> **Problem description**
In the entries that follow, the first line to write out is the one containing "This is a fork", and the last is the one containing "- Create file". Reproduce that stretch exactly, with nothing before or after it.

Data records below:

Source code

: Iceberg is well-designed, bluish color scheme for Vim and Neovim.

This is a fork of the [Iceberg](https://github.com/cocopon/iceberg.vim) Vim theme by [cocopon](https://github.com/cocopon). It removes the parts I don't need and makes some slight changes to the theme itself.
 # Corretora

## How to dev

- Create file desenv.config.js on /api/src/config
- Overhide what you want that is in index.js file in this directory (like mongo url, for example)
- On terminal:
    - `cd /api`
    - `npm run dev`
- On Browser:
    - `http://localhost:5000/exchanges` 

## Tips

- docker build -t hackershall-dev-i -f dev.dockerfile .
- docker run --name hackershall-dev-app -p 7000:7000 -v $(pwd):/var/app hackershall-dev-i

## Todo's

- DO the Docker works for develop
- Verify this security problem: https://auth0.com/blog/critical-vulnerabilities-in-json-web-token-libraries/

End of Data records.

> **Response area**
This is a fork of the [Iceberg](https://github.com/cocopon/iceberg.vim) Vim theme by [cocopon](https://github.com/cocopon). It removes the parts I don't need and makes some slight changes to the theme itself.
 # Corretora

## How to dev

- Create file desenv.config.js on /api/src/config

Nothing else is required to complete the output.